Fall is officially here and it’s starting to show. Our maple tree is turning red, the plum tree is turning too. We love autumn, especially here on the coast. The weather is mild and sunny and most of the tourists are back home in school. The other beautiful part of fall is the abundance of produce that ripens at the end of summer/early fall. Especially cucumbers, tomatoes, and green beans. The cooler weather also makes pickling a little less exhausting at the cottage.
Dave does a whole lot of pickling at his job. It started when he worked at Luna Red SLO. They serve pickles with almost every dish and utilize the process to keep food costs low while using up everything they purchase. It’s a tasty way to use up those veggies that are starting to over ripen. He’s carried those techniques with him to Back Porch Bakery, serving house made pickles with sandwiches for lunch.
Pickles are full of vitamins and minerals and are often consumed to aid digestion as well as other ailments. Check out this article that goes in depth on the various forms and benefits of pickles from around the world.
We tend to make several jars at a time, storing one in the fridge (all three of us love them! Yes, even the Sprout!) and the rest in our pantry. I try to make enough to last us until next year. While I love growing and using our own cucumbers, I also buy them this time of year when they are on sale almost everywhere. We like the “Kirby” and “Persian” varieties the best.
The recipe below is for dill pickles. I also make bread and butter and have experimented with spicy dill. These are our go to pickles and they have a pretty consistent flavor. The recipe makes 3 pint size jars and can easily be doubled for a larger batch. (I double or even triple it if I need to.)
I hope you enjoy this recipe. Leave a comment below and tell me how yours turned out!
2.5 pounds of pickling cucumbers (try to avoid anything with a thick, waxy skin.

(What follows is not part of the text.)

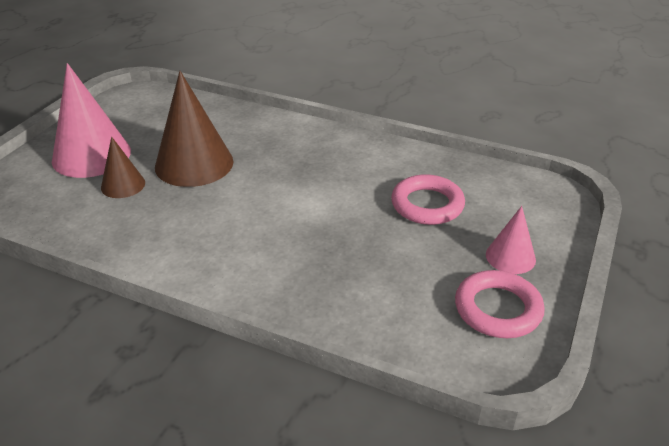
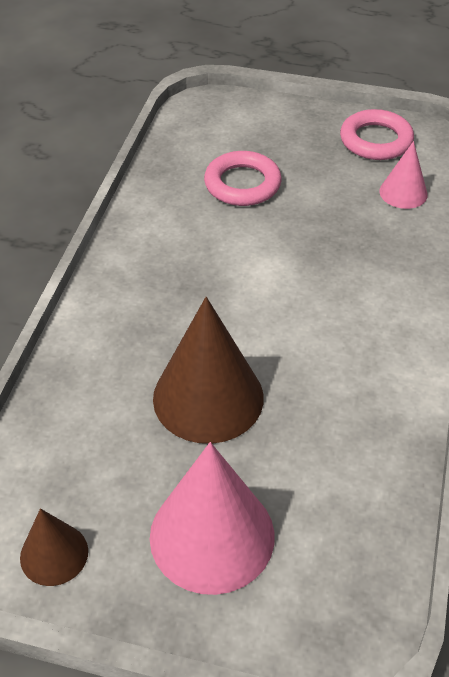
camera: 100 degrees left, 10 degrees up
(123, 185) = (277, 464): brown cone -> brown cone (54, 554)
(510, 257) = (306, 133): pink cone -> pink cone (403, 193)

Any other kind will do as well as other vegetables like carrots or greenbeans.)
2 cups apple cider vinegar
2.5 cups of water
1 Tbsp. sugar
2 Tbsp. kosher salt (Do not use table or iodized salt, it has additives that will change your pickles.)
1 bunch fresh dill
6 garlic cloves, peeled
3 tsp. dill seed
1 1/2 tsp. black peppercorns
¾ tsp. red chili flakes
3, pint size mason jars with lids and rings
Wash your jars, lids and rings in hot soapy water and rinse well. Set your oven to the “warm” setting or 180 degrees. Place your rinsed jars in the oven until ready to fill. Place your lids and rings in a small pot of simmering water until ready to use.
Wash and prepare your cucumbers by trimming the ends and then slicing into ¼ inch thick rounds or quartering them lengthwise to create spears. Make sure your spears are no more than 4 inches long so that they can fit into the jars.
In a 2 quart saucepan, add the vinegar, water, sugar, and salt. Bring to a boil over medium-high heat.
Once your pickle brine starts to simmer, carefully pull your jars from the oven and place on a towel. In each jar, add:
• 2 garlic cloves
• 1 tsp. dill seed
• ½ tsp. black peppercorns
• ¼ tsp chili flakes
• 2 sprigs of fresh dill
Add your cucumbers to each jar, making sure to pack them tightly without smashing them. Add a sprig of fresh dill on top while leaving a ¼ headspace below the rim.
Slowly pour your boiling brine into each jar, over the cucumbers. Use a funnel if you need to. Make sure the veggies are covered in brine and that you still have a ¼ inch headspace.
Wipe the rims with a damp paper towel. Place a lid on each jar and a ring. Gently tighten the ring.
If you plan on eating them soon, you’re all done! After they cool, store them in your refrigerator and enjoy for up to a month.
If you would like to store them longer, move on to canning. Fill a large pot with water and bring to a boil. (The pot should be big enough to hold all three jars without touching each other and have few inches of clearance at the top.)
Carefully place your pickle jars into the boiling water using a jar lifter or rubber coated tongs and make sure there is at least an inch of water above the jars. Gently boil them for 10 minutes.
Carefully lift each jar out of the boiling water and place back on the towel to cool. Your jars should “pop” within the next half hour to signal that they have safely sealed. Any jars that don’t seal can be stored in the refrigerator and eaten within the next month.